Work task: Below is a listing with pictures in it. Copy it exactly without them.

Stored data:
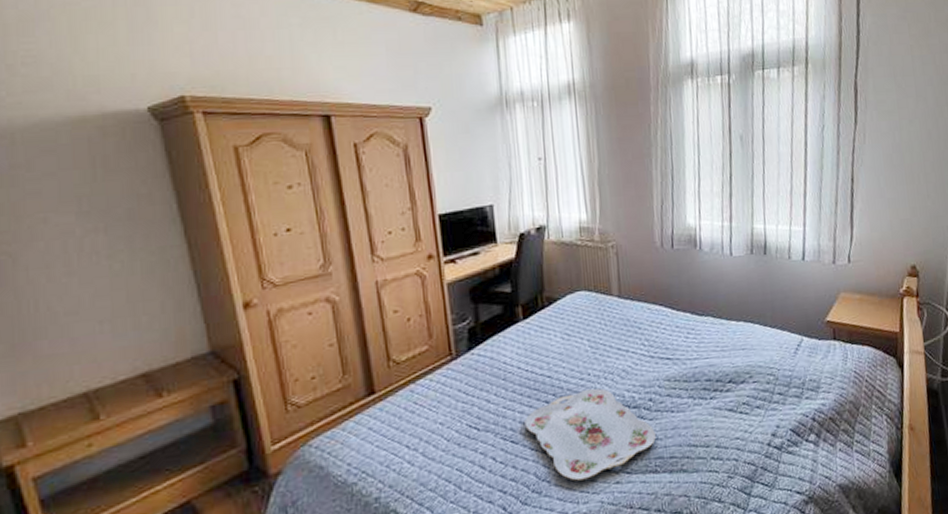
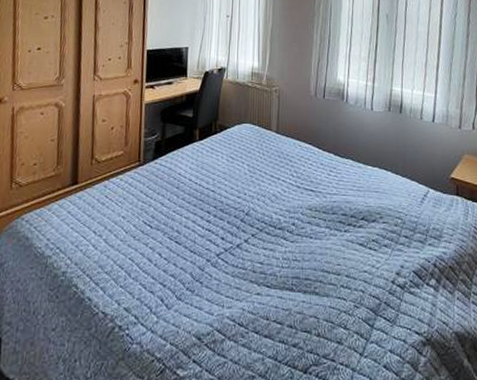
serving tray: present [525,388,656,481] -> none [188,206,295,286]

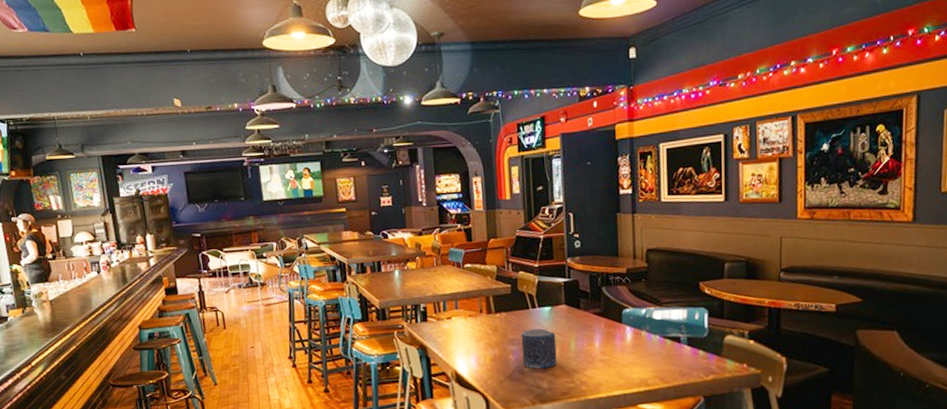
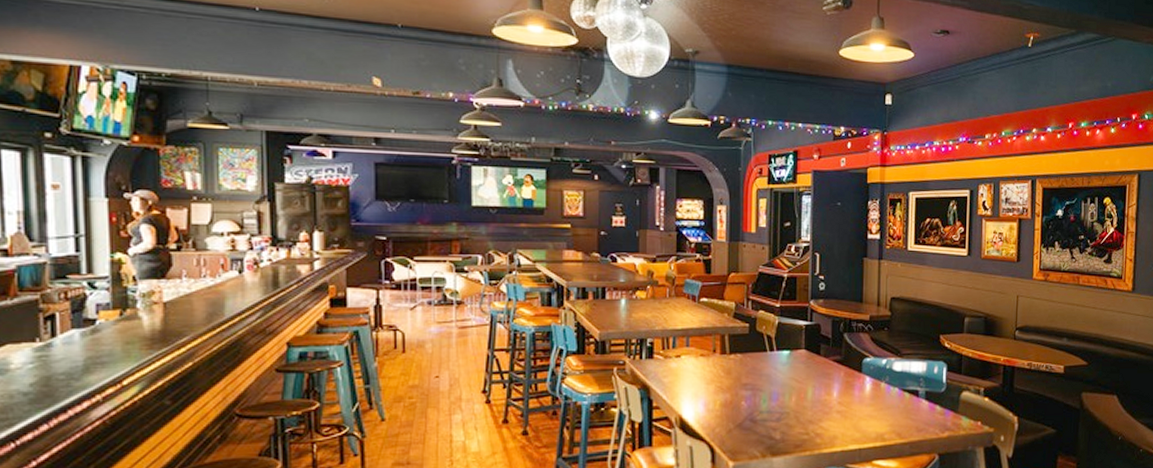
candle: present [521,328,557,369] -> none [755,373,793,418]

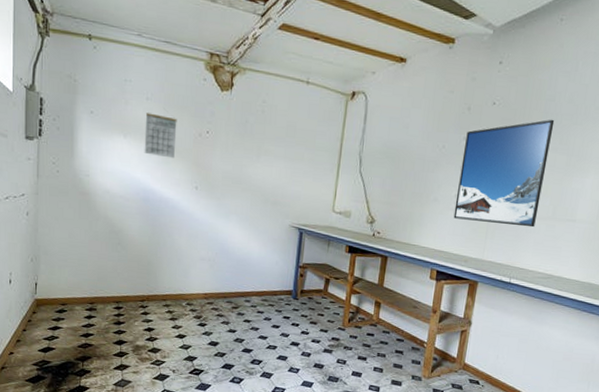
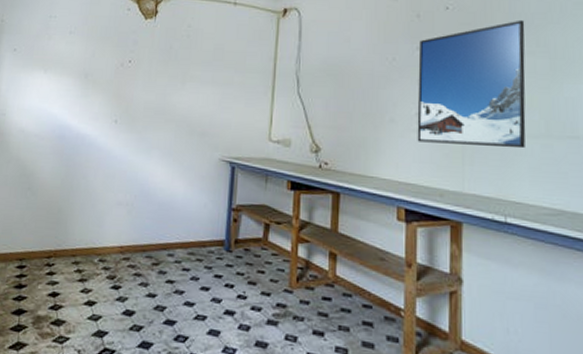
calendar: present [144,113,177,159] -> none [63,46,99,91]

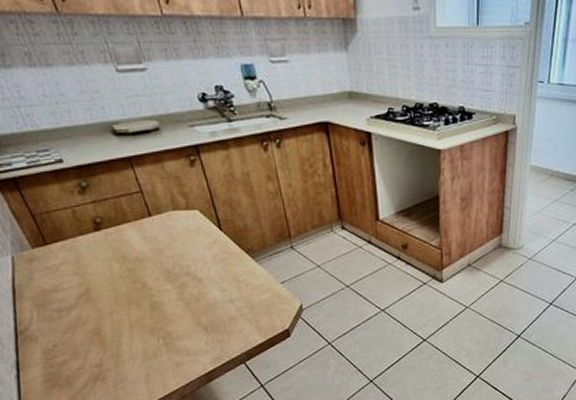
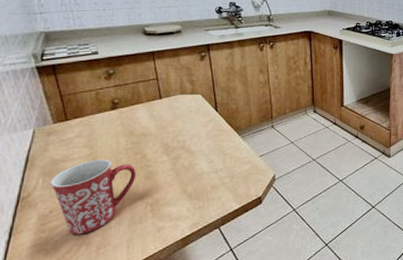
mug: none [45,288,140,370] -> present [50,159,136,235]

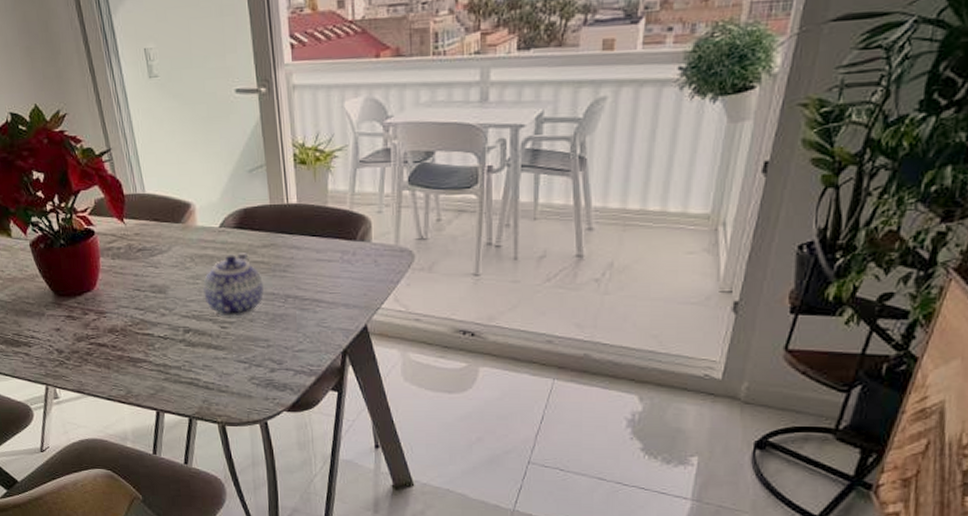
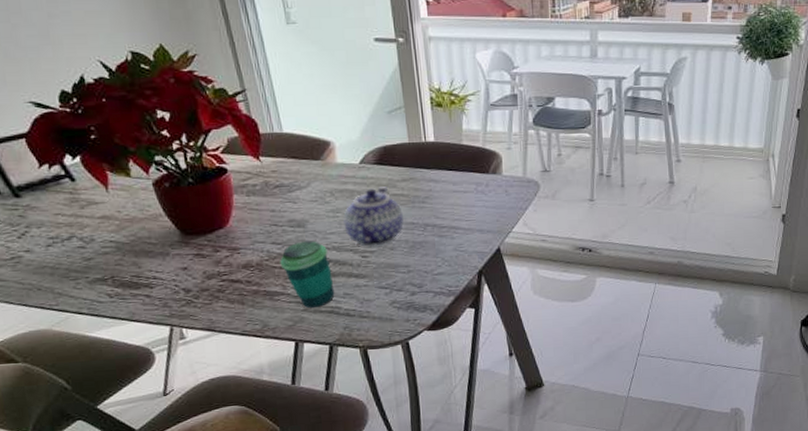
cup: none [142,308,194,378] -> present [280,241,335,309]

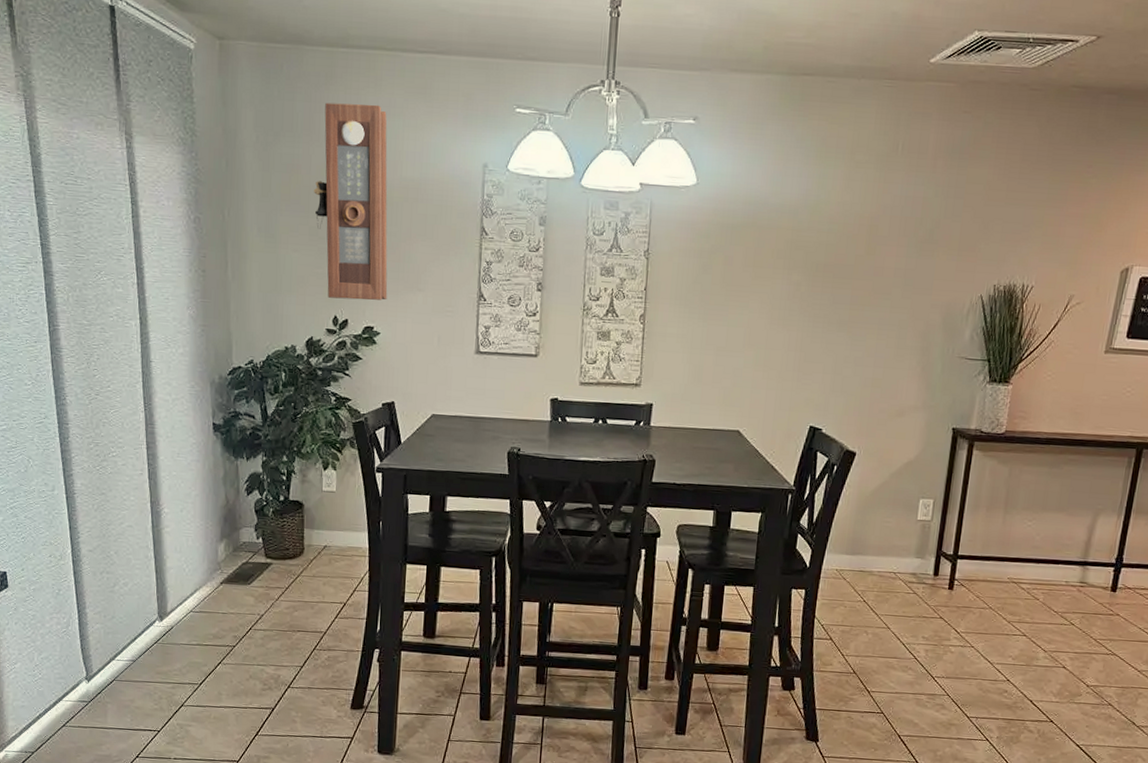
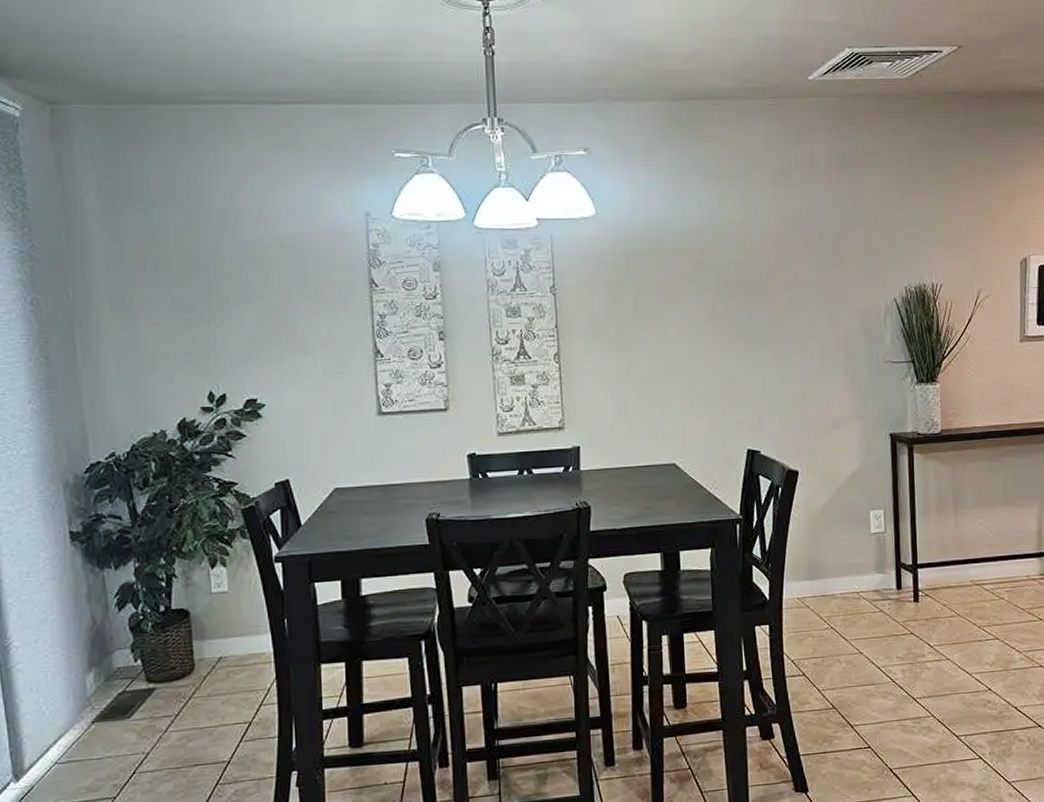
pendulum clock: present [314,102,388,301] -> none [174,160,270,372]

Response to the task:
serving tray: present [525,388,656,481] -> none [188,206,295,286]

candle: present [521,328,557,369] -> none [755,373,793,418]

calendar: present [144,113,177,159] -> none [63,46,99,91]

mug: none [45,288,140,370] -> present [50,159,136,235]

cup: none [142,308,194,378] -> present [280,241,335,309]

pendulum clock: present [314,102,388,301] -> none [174,160,270,372]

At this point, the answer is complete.